Importantly, the epidural tumor volume was reduced in all patients, and all but 3 patients showed an increase in the cross-sectional area of the spinal canal despite fracture progression. Additionally, there was excellent control of bone-only metastases; only 6% of the patients showed disease progression within the RT field, compared with 60% of the patients with progression of SM outside the RT field. The standard treatment protocol in patients included in this study involved a single posterior–anterior (PA) field. Using single PA beam treatment is common in the palliative irradiation of SM. However, dose coverage and heterogeneity may affect the treatment outcome, since distribution decreases in the anterior half of the vertebral body and anterior to the vertebral column [20]. This may partly explain the progression of bone lesions in 1 of 2 patients with progressive disease within the RT field.

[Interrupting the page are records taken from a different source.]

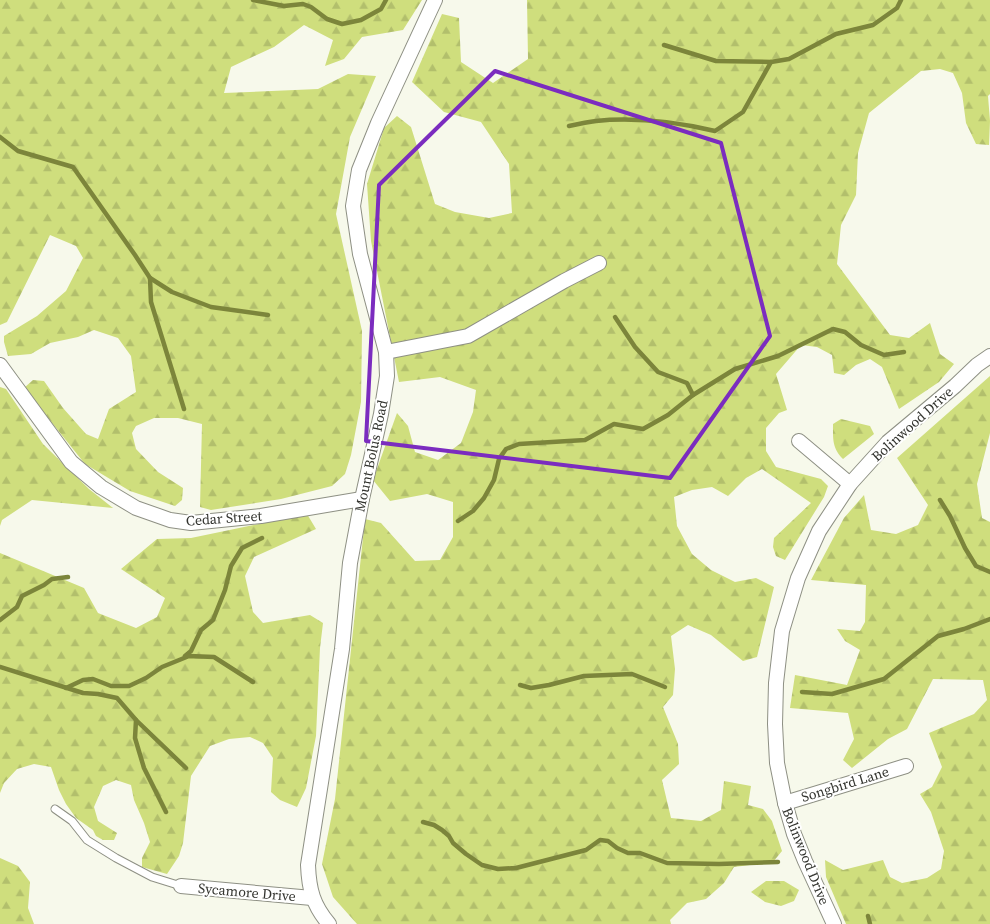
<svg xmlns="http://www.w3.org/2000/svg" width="990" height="924" font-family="'Source Serif 4',serif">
	<defs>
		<pattern id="forest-firs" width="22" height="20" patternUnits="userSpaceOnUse" patternTransform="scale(1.25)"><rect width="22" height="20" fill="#cfde7d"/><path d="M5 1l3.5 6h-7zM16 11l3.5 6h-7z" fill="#b2bf6c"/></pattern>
	</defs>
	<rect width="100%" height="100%" fill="#f7f9eb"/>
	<!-- forest -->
	<g fill="url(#forest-firs)">
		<polygon points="0,0 422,0 403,30 362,37 344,59 325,66 333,40 304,25 274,47 231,67 224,93 318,89 348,74 376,76 350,137 336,214 362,331 361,402 351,455 345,474 332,486 281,499 211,510 200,507 202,424 178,418 154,418 136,426 132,433 136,449 158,472 183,488 182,500 175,506 130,491 85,464 24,388 33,380 44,381 63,408 86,434 98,439 109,409 136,392 131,356 118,338 94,330 78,337 50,343 31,354 8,356 4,342 4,336 37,316 66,291 83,258 76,246 50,235 7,322 0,325"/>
		<polygon points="527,0 990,0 990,94 988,96 990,121 989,145 976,144 966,123 962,93 953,73 940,69 921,71 869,113 858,153 856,195 841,225 837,264 890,335 909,338 930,323 940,354 954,364 939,382 899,409 882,367 870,359 856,365 844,375 834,373 832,355 817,347 801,345 776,374 787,410 779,413 766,428 766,451 776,467 821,479 828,486 824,497 785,560 776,556 773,547 774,538 811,503 762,469 746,478 728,496 712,487 692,490 674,497 677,526 692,554 711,570 735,582 756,578 774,587 757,657 743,661 711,635 688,625 671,636 675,669 673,695 663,707 678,744 679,764 662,780 671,818 701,821 721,810 724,781 751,786 748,805 763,809 772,821 782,851 773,862 734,867 724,883 706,899 687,903 670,920 671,924 357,924 333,897 322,864 335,799 365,519 381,523 415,561 440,560 453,537 453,502 427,494 390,501 373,480 397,413 408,426 415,452 438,460 461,443 473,412 476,390 440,377 399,382 371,241 367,184 384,128 397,116 411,127 435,204 455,212 489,218 512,213 509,164 481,122 444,112 412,82 442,14 459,18 461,62 493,83 528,59"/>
		<polygon points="990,376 990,433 977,484 982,518 990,522 990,924 846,924 826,877 825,860 843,870 883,860 890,877 902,883 927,878 941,869 944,851 931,812 920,794 932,787 942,767 929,733 974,714 987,700 983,680 933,679 907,729 888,739 852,768 843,760 854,739 848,713 790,708 795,675 847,685 860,650 845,641 837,629 860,631 865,622 866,585 811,580 844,518 864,495 871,530 896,534 918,525 928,505 897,458"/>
		<polygon points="0,387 6,389 43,444 89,489 113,508 32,500 2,520 0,526"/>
		<path d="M841 419 870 426 874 434 843 459C832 448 833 439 833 424Z"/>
		<polygon points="307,514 316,529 254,557 245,576 253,612 263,623 310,615 323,623 320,648 316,736 306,788 297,807 280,800 271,792 273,758 263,743 250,737 229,739 210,746 191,776 183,843 179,856 167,874 142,867 142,858 150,842 144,823 134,800 131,785 116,780 103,786 94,807 98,821 117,833 114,840 103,840 96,836 93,830 76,818 66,804 59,790 51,767 34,764 17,769 4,783 0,793 0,553 84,588 98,613 136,628 157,617 165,598 121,569 157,539 191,538"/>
		<polygon points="0,858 18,866 30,882 28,908 34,924 0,924"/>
		<polygon points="766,881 784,881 799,890 794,901 781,906 765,902 751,892"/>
	</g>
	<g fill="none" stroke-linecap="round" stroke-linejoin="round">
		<!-- stream -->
		<g stroke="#7c853b" stroke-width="4.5">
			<polyline points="253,0 284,6 303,4 311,7 327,19 342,24 361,20 381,9 386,0"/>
			<polyline points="664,45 716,61 771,62 789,59 836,34 873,25 897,8 901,0"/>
			<path d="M569 126C578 124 587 122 596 121 635 117 676 122 715 131L743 112 771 62"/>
			<polyline points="0,137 18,151 73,167 135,255 150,278 151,302 184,409"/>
			<polyline points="150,278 172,292 211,307 268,315"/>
			<polyline points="615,317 635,347 658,372 687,383 693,395"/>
			<polyline points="940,500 950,516 965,548 976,566 990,572"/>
			<polyline points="458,521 473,511 484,498 494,480 499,459 506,449 519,444 585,440 614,424 643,429 668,415 693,395 735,369 778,356 833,329 845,332 861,345 884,355 904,352"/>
			<polyline points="0,620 17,607 22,596 44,585 52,579 68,577"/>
			<polyline points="185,656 191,651 201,630 213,620 225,590 231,566 242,548 262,538"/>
			<polyline points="0,667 83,693 98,694 117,698 136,720 135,738 144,768 166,812"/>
			<polyline points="520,685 531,688 549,685 584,676 632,674 665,687"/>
			<polyline points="66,688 83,680 93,679 111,686 129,686 146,678 162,667 189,656 214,657 253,682"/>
			<polyline points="802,692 832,694 884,679 938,636 964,629 990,619"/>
			<polyline points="136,720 186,768"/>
			<polyline points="423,822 434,825 442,830 449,836 453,843 466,854 482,865 498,869 516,868 586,850 600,840 608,841 617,848 628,853 640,853 667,863 719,864 778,862"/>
			<polyline points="868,916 870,924"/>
		</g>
		<!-- lane casing -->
		<g stroke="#8e9084" stroke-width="9">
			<polyline id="lane" points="55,809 72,821 87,840 116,858 152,877 181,886"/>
		</g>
		<!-- street casing -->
		<g stroke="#8e9084" stroke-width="16">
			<g id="street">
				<polyline points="386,352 468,336 564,281 599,263"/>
				<polyline points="0,365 71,462 101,487 136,508 170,520 191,523 261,516 362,499"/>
				<polyline points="799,441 850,484"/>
				<polyline points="785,803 906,766"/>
				<polyline points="181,886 312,898"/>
				<path d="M329 924C313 905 309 890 308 865L342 649 350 563 362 499 381 414 387 376 386 352 360 254 353 206 359 170 378 123 435 0"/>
				<polyline points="834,924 805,861 794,834 785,803 777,763 775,724 776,683 782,631 798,578 819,531 850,484 888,442 955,386 977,365 990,356"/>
			</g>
		</g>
		<!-- lane -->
		<use href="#lane" stroke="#fff" stroke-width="7"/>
		<!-- street -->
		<use href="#street" stroke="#fff" stroke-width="14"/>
	</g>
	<!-- marked area -->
	<path fill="none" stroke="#7b2cbf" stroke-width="4" stroke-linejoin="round" d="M495 71 721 143 770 336 670 478 366 441 379 185Z"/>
	<g text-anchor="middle" stroke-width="4" stroke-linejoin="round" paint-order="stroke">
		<!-- street labels -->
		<g font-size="14" fill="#33342f" stroke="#fff">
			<text transform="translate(912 424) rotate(-42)" y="5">Bolinwood Drive</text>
			<text transform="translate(371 456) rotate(-78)" y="5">Mount Bolus Road</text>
			<text transform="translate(224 518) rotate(-4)" y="5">Cedar Street</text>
			<text transform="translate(845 784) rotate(-17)" y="5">Songbird Lane</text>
			<text transform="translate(806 856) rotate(68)" y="5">Bolinwood Drive</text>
			<text transform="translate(247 892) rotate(5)" y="5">Sycamore Drive</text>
		</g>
	</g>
</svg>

The major limitation of this study remains restricted number of patients. Hence, the results should be verified in larger studies. Consequently, precisely predicting treatment response and identifying statistically significant groups is not feasible in small samples. Additional limitations include relatively broad time variations in the post-treatment MRI examinations – as a consequence of repeated MRIs not being part of the prospective study design [12].

In conclusion, RT provided effective local control of spinal metastatic disease in most patients, and our results indicate that most patients with SM benefit from RT even in cases of progressive vertebral fracture. The pain response rate did not correlate with any imaging findings; thus, performing MRI as a part of routine follow-up after RT is likely unnecessary for most patients except for those in whom clinical disease progression is suspected and for those with new symptoms.

Conflict of interest statement

The authors declare that there are no conflicts of interest.

Acknowledgments

The authors would like to thank Dr. Bjørn Naume, and Dr. Erik Løkkevik from the Department of Clinical Oncology, the Norwegian Radium Hospital for their helpful comments. This study was supported by grants from the Norwegian Radium Hospital Foundation, the Norwegian Cancer Society and the Regional Health Authority of South-Eastern Norway.